Goal 1:
Set down the part of the text on disordered networks that begins with "The interior of" and ends after "types of force.", word for word.
Goal 2:
Carry the text on predicting failure in disordered networks forward from its final sentence.

The interior of disordered materials is formed by a network of connections between slender beams that intersect at various points - or nodes - throughout the material. Their structure allows for both compression and deformation, enabling them to withstand different types of force.

Estelle Berthier, postdoctoral researcher at NC State and lead author of a paper describing the research, set out to determine whether it is possible to predict where failure is most likely to occur in a disordered network. Berthier and co-author Karen Daniels, professor of physics at NC State, generated lattices based on the contact networks observed within granular materials and looked at a property known as geodesic edge betweenness centrality (GEBC).

"The importance of an edge in a network is in terms of its ability to connect different parts of network using the shortest path," Berthier says. "In our model lattice, when you connect each node of the network taking the shortest path, you use one of these beams, or edges. If you go through a particular edge a lot, then that edge has high centrality. Think about using the shortest path, or road, between two cities. The centrality value is the most popular road on that shortest path."

Stored rows:

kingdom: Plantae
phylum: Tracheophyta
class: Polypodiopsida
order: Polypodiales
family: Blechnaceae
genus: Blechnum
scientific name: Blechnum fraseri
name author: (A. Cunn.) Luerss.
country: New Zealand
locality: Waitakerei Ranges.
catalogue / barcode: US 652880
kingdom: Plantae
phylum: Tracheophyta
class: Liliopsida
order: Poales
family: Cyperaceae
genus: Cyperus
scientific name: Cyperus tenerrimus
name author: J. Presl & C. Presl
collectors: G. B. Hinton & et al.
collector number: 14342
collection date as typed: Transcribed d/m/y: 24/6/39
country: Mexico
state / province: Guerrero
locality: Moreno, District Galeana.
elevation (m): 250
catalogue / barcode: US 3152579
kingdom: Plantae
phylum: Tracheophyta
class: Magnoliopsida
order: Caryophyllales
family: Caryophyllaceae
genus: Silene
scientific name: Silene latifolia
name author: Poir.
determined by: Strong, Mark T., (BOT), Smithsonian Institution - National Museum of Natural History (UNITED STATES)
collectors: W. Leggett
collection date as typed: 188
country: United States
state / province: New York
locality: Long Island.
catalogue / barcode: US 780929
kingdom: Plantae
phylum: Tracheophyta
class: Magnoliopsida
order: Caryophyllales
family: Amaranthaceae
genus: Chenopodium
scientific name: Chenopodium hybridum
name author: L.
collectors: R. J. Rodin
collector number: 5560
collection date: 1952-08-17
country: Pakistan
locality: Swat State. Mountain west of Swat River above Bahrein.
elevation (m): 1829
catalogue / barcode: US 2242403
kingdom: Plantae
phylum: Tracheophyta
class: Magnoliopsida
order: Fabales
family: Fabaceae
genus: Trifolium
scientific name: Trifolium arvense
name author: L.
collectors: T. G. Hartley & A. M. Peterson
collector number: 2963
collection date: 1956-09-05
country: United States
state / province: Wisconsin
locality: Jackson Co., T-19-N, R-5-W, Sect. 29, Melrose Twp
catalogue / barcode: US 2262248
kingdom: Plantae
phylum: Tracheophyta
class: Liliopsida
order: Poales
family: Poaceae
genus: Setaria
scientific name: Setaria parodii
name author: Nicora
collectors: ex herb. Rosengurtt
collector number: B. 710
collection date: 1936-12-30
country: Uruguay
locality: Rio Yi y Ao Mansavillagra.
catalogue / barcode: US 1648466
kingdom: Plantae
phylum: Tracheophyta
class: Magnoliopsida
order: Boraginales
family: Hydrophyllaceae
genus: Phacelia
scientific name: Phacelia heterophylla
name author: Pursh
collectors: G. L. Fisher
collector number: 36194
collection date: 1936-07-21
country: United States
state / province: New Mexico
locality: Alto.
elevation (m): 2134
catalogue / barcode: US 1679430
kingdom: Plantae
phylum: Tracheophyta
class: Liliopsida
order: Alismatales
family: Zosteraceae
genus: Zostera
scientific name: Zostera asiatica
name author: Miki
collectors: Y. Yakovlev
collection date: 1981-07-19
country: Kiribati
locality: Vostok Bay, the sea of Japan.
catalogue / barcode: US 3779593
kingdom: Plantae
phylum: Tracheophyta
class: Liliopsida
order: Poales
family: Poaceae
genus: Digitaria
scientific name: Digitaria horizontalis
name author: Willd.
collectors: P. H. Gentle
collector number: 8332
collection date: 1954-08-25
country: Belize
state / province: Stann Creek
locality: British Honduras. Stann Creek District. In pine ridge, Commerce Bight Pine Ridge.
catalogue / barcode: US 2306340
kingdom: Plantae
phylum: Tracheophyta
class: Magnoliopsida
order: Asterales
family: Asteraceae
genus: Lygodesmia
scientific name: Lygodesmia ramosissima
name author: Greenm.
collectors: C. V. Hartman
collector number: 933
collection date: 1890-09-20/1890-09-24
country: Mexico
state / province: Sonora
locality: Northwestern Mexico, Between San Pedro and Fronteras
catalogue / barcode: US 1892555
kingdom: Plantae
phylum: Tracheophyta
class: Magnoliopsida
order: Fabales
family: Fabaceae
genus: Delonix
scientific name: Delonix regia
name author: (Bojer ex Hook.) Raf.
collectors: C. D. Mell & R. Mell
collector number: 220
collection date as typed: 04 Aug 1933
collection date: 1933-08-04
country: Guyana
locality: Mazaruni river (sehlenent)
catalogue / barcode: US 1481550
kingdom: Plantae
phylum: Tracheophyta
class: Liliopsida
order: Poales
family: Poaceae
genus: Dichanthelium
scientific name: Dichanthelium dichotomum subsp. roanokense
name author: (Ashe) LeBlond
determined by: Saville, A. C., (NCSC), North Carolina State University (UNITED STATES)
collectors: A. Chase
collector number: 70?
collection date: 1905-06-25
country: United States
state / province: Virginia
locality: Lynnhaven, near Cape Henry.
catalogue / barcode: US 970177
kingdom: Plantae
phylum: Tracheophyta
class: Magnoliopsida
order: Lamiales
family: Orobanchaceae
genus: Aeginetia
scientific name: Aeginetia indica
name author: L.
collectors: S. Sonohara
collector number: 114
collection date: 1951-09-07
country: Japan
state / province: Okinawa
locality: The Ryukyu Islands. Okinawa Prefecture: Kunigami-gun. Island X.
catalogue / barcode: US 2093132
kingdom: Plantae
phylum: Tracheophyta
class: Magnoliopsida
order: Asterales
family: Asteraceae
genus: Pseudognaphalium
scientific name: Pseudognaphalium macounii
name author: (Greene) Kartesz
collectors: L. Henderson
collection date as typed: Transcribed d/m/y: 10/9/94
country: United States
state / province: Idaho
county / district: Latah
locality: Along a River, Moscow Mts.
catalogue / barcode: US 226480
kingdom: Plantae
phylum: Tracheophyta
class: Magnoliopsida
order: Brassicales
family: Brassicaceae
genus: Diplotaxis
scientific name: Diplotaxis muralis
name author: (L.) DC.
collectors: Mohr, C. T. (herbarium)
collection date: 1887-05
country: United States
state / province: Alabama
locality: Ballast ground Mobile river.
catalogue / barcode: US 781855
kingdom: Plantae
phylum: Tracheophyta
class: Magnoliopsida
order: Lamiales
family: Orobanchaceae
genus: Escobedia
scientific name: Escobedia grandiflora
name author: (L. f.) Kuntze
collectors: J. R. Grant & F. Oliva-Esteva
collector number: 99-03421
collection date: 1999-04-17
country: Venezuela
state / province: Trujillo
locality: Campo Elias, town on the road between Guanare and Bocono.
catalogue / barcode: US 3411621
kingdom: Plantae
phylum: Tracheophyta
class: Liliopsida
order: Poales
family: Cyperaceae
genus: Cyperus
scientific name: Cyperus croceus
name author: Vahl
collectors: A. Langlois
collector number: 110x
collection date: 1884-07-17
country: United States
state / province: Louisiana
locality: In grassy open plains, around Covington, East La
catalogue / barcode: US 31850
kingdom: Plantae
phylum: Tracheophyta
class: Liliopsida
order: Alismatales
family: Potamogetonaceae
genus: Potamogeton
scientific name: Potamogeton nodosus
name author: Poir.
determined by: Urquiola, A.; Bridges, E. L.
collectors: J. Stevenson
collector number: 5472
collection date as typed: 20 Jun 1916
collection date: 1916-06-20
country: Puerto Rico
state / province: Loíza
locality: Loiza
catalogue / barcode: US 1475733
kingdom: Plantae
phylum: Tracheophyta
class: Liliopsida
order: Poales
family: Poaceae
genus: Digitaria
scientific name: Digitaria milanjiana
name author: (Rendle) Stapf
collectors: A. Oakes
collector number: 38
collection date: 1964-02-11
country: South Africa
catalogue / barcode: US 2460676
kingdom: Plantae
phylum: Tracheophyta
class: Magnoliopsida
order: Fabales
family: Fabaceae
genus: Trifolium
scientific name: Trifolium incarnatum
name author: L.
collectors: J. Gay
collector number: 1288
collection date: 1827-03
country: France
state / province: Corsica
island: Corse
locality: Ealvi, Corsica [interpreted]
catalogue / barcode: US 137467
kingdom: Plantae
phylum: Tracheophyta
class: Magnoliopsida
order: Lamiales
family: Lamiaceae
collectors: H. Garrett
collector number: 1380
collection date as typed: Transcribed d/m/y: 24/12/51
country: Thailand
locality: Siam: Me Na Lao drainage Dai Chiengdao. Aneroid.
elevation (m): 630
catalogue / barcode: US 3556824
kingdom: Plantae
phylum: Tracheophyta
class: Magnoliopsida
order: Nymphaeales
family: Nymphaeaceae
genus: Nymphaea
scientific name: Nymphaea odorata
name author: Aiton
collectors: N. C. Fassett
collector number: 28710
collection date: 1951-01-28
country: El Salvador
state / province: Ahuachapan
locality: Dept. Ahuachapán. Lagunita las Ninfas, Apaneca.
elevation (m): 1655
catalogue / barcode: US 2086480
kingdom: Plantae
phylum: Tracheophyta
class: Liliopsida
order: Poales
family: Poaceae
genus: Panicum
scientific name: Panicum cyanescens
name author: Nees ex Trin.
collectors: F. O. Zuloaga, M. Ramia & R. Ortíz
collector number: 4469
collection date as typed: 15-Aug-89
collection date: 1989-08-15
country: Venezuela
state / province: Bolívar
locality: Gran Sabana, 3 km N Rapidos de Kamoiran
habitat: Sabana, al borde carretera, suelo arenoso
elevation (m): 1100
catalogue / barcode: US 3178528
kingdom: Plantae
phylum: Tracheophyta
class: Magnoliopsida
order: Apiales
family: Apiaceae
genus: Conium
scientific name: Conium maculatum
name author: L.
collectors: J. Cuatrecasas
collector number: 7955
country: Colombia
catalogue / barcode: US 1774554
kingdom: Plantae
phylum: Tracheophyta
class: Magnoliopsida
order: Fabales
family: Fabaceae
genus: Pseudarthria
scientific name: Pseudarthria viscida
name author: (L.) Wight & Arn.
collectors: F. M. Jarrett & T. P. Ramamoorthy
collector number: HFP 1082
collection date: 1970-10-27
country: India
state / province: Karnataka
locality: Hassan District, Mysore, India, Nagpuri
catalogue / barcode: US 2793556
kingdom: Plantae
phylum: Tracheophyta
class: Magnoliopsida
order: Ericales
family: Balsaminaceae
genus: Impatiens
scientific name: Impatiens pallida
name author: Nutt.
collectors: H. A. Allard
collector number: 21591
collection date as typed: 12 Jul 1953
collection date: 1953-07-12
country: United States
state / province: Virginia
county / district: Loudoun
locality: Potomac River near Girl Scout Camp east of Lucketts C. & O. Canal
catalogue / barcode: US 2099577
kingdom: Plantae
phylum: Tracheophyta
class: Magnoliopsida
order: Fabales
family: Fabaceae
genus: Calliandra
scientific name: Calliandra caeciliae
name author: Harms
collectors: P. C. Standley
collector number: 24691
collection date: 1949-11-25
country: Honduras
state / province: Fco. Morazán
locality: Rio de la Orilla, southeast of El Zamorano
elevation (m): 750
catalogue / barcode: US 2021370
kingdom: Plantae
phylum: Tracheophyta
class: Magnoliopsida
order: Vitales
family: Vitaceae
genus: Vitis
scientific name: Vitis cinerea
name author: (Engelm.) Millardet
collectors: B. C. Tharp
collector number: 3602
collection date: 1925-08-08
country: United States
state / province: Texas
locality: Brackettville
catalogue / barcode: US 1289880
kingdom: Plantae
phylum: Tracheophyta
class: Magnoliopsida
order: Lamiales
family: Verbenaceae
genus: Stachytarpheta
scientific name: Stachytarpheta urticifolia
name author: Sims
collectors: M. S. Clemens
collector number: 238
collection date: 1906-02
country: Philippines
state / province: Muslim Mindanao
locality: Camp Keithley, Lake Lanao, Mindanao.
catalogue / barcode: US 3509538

Written reply 1:
The interior of disordered materials is formed by a network of connections between slender beams that intersect at various points - or nodes - throughout the material. Their structure allows for both compression and deformation, enabling them to withstand different types of force.

Written reply 2:
In collaboration with UCLA mathematician Mason Porter, the researchers used a computer algorithm to calculate the GEBC for the lattice and found that edges with a higher centrality value than the mean were the most likely to fail.

"If you have higher traffic on a particular road, then there's more wear and tear," Berthier says. "Similarly, a higher centrality value means that a particular path within the material is dealing with more force 'traffic,' and should be monitored more closely or perhaps shored up in some way."

The researchers found that the GEBC values alone were enough to identify failure sites in the material.

"One of the things that surprised me about the results was that the calculations don't require us to know any of the materials' properties, just how the parts have been connected together," Daniels says. "Of course, we can make the predictions even stronger by including information about the physical interactions in our calculations."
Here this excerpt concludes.